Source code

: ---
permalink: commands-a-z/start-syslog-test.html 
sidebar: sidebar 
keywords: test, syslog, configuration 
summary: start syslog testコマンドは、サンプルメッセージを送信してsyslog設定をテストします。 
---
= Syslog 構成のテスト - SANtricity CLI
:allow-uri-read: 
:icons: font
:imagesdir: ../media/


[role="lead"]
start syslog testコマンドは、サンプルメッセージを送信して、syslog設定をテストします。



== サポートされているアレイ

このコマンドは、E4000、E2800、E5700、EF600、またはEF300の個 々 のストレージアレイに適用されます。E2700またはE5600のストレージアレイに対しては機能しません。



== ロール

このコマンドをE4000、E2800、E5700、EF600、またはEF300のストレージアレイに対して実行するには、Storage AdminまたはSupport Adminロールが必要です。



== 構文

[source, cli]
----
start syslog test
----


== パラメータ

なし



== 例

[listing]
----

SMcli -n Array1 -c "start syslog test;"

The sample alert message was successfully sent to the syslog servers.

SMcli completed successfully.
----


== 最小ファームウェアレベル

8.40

[EXERCISE REQUIREMENTS] Nothing but the lines with "testコマンドは" should be returned, copied from the entries above.

[WRITTEN ANSWER]
summary: start syslog testコマンドは、サンプルメッセージを送信してsyslog設定をテストします。 
start syslog testコマンドは、サンプルメッセージを送信して、syslog設定をテストします。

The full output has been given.